В здравом уме у Державина не было недостатка, но беда была в том, что он в критические минуты легко уступал страстным порывам своего пылкого нрава. Никогда еще эти увлечения не были так сильны, как теперь, когда ему на каждом шагу приходилось сталкиваться с новым духом, охватившим высшие правительственные сферы и крайне ему несочувственным. Plus royaliste que le roi, он считал своею обязанностью охранять неприкосновенность неограниченной власти против самого императора и досаждал ему своими противоречиями. Хотя в решении дела Потоцкого Александр и поступил согласно с желанием Державина, однако явно охладел к нему. Дело это окончательно рассорило Державина и со всеми министрами и сенаторами, к какому бы лагерю ни принадлежали они. Чувства гнева и негодования, волновавшие душу поэта среди тогдашних обстоятельств, резко отпечатлелись в его записках, хотя и писанных почти через десять лет после того. Вообще не отличаясь объективностью, они особенно за это время заслуживают упрека в пристрастии. Пробыв очень недолго на достигнутой им высоте, он сохранил на остальные годы жизни враждебное отношение к эпохе Александра, и оттого-то чтение последней части записок его производит тяжелое впечатление. Обо всех деятелях этой эпохи он отзывается неблагоприятно: с одной стороны, он изливает свою желчь на нововводителей, Кочубея и Сперанского; с другой — не щадит сторонника прежних порядков Трощинского, бранит молодого Новосильцева и почтенных летами Воронцова и Строганова, наконец, расточает обвинения всем сенаторам и министрам.
Несмотря, однако, на все эти крайности и увлечения, нельзя не согласиться, что он в основании верно судил о многом, понимал сущность многих вопросов, знал потребности России и ясно видел начинавшиеся происки польско-еврейской интриги.
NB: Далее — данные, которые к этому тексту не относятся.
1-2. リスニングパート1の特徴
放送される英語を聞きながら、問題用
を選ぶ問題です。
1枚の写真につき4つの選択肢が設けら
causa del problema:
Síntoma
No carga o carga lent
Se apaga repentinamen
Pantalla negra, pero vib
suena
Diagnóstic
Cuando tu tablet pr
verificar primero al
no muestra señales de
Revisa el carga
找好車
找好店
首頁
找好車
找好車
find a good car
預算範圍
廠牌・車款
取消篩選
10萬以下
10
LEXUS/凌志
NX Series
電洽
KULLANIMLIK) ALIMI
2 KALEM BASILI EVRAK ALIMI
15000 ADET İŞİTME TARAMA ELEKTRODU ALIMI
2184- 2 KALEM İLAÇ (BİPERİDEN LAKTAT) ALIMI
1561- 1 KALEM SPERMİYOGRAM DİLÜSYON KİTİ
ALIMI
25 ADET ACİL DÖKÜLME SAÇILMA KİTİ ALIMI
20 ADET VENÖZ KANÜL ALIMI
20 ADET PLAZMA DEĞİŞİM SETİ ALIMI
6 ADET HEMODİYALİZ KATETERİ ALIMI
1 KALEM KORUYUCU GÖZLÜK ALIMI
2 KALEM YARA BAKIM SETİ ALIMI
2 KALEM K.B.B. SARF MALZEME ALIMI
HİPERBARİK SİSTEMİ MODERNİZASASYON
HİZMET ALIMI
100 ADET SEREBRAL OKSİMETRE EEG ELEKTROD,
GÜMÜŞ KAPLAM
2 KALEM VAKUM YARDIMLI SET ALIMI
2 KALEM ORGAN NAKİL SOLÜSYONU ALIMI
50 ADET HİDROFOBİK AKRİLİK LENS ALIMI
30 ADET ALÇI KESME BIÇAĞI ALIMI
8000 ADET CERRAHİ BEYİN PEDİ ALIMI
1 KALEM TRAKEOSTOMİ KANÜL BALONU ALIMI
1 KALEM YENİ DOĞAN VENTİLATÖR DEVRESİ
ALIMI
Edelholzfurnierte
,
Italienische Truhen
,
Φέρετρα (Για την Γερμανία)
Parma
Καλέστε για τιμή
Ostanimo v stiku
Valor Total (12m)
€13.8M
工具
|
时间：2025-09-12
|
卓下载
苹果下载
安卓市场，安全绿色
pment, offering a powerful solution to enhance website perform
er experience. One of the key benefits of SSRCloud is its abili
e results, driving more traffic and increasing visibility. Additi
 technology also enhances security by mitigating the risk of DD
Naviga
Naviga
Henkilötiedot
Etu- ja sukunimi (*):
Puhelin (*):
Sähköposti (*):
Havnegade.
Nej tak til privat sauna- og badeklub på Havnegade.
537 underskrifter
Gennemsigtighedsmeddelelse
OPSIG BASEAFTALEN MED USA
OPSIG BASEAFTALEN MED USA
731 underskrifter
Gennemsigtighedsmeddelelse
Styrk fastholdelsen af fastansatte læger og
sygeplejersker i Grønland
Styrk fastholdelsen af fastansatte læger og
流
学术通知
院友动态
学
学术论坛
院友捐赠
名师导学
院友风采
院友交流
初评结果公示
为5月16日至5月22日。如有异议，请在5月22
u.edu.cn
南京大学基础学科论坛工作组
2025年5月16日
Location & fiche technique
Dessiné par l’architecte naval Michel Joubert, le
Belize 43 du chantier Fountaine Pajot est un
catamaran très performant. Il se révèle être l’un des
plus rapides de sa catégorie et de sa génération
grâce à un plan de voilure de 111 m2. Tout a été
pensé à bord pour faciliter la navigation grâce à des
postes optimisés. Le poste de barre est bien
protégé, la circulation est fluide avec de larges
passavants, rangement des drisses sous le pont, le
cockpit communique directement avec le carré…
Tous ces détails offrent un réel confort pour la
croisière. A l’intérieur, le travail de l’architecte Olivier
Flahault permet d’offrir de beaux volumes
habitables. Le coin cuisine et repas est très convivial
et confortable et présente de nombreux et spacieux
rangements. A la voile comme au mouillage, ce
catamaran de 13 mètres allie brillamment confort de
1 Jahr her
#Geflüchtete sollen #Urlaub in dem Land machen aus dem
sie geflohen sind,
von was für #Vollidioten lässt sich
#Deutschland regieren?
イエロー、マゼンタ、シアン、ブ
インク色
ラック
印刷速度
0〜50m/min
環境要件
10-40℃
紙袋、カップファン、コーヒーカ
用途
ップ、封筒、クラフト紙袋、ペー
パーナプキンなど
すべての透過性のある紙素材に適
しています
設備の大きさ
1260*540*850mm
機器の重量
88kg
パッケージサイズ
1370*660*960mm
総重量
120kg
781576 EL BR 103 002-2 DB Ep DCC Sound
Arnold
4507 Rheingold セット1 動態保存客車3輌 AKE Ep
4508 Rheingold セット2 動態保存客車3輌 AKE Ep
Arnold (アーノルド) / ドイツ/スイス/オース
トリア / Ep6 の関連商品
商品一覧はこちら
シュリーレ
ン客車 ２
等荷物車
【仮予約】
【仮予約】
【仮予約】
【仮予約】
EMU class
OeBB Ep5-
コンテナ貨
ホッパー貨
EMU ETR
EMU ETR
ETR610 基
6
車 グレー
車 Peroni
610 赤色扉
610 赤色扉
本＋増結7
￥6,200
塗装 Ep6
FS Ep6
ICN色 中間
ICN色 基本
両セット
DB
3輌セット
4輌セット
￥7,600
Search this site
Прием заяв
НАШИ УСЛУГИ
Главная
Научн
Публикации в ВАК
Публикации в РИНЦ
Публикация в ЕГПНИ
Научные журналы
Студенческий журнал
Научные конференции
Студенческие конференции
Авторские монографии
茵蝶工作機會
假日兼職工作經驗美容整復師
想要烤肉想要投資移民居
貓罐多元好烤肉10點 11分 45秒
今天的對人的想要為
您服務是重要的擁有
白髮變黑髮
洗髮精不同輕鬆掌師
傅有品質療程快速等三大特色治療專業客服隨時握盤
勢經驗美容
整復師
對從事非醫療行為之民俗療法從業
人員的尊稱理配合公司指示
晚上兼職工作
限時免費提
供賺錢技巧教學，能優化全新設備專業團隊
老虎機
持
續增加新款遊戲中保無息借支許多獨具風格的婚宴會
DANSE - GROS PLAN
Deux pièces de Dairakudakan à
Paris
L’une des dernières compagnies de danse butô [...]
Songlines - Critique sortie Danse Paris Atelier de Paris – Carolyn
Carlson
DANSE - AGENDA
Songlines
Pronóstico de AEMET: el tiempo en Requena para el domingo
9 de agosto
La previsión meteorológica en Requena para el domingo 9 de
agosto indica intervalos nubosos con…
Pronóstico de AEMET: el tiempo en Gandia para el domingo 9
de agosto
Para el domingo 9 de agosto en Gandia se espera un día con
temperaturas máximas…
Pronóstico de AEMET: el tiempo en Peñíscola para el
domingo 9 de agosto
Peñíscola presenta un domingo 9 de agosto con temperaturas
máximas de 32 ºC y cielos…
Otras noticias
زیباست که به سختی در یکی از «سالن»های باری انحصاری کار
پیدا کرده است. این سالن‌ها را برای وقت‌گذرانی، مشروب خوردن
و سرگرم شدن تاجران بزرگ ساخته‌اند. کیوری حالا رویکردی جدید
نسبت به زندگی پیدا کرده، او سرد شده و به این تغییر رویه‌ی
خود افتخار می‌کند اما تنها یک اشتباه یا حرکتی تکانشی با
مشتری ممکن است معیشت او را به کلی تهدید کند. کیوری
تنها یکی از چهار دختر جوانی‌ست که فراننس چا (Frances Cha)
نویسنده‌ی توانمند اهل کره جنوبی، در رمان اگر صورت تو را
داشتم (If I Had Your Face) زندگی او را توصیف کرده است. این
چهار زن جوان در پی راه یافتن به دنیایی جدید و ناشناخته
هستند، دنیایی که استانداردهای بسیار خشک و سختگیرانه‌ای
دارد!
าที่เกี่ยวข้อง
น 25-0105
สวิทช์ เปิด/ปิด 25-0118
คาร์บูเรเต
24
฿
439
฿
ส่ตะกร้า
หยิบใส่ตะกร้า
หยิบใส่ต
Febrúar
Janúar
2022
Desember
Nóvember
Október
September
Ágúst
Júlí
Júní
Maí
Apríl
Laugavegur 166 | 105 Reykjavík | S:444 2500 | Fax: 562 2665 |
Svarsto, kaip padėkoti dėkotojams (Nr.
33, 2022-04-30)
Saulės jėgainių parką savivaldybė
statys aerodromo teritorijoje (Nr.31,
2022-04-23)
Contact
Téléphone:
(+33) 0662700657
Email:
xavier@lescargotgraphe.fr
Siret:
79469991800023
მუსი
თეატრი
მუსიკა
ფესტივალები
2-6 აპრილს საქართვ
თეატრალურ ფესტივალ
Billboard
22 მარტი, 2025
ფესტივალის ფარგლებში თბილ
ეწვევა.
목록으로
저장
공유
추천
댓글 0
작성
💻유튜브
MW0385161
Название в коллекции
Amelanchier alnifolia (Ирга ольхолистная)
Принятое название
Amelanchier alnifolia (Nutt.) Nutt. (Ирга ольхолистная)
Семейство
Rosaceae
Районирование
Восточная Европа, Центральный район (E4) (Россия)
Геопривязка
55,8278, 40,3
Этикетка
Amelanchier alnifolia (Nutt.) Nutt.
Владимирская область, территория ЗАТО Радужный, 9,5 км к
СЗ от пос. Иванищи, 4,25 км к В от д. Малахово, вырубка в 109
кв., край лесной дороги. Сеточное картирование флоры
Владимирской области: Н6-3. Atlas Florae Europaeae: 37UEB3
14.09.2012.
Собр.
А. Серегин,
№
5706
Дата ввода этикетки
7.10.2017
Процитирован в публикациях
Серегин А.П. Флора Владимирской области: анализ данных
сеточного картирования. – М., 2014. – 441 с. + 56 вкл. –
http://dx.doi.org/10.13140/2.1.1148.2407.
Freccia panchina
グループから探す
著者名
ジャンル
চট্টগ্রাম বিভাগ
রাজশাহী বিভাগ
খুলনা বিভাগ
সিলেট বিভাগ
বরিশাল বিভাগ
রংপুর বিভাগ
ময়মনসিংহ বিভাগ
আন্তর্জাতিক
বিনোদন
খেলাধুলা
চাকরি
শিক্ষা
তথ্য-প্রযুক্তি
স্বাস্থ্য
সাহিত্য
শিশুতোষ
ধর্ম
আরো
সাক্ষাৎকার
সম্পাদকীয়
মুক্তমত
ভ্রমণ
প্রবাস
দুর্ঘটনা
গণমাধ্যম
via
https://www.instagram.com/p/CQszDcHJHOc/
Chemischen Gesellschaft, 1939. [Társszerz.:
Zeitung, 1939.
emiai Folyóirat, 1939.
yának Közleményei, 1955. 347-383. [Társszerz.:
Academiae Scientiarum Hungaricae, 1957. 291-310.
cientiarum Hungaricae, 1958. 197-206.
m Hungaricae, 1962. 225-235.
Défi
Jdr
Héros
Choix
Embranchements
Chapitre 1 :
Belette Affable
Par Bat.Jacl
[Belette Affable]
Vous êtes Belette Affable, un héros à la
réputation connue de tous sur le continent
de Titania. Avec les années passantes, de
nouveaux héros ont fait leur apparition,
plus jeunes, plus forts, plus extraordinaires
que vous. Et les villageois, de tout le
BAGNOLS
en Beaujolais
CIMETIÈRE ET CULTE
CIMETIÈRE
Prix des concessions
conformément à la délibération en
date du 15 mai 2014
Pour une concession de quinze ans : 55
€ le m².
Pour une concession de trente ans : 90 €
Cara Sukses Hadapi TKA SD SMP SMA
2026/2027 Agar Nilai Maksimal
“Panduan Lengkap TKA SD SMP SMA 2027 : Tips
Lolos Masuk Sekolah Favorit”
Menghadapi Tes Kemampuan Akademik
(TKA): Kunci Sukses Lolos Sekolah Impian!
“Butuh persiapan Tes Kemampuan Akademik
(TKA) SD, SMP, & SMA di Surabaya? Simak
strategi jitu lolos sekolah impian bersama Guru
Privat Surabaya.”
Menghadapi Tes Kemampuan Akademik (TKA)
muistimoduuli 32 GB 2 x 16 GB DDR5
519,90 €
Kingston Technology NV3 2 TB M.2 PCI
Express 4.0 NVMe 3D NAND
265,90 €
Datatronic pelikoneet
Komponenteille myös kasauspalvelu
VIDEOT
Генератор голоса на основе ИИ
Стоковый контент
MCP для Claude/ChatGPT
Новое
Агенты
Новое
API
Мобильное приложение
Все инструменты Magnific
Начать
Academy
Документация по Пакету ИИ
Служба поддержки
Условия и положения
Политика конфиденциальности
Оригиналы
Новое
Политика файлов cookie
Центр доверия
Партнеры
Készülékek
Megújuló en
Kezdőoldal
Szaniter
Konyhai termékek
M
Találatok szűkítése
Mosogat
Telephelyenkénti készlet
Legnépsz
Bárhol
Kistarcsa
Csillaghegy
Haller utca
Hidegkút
Если он вдавался в излишества, то нельзя от этого упрека освободить и его противников; нельзя не отдать ему справедливости, что по крайней мере он всегда действовал честно и открыто, без ухищрений и козней; дорого приходилось ему платить за свою откровенность и прямоту, и он, по человеческой слабости, не умел равнодушно сносить устремленных на него ударов.
Не надо, впрочем, забывать, что записки Державина не суть сочинение обдуманное и сколько-нибудь отделанное: это не более как беглый рассказ, поспешно и небрежно набросанный под впечатлением минуты, и к которому автор никогда более не возвращался. Мы не можем тем не менее оставить без порицания, что в воспоминаниях, назначенных для потомства, он не сумел быть сдержаннее и по личным своим отношениям позволил себе взводить самые тяжкие обвинения на людей, имевших свои несомненные достоинства и заслуги. Для неприкосновенности славы Державина было бы желательно, чтобы он после первой редакции своих записок успел тщательно пересмотреть их и очистить от пристрастных нареканий на своих современников.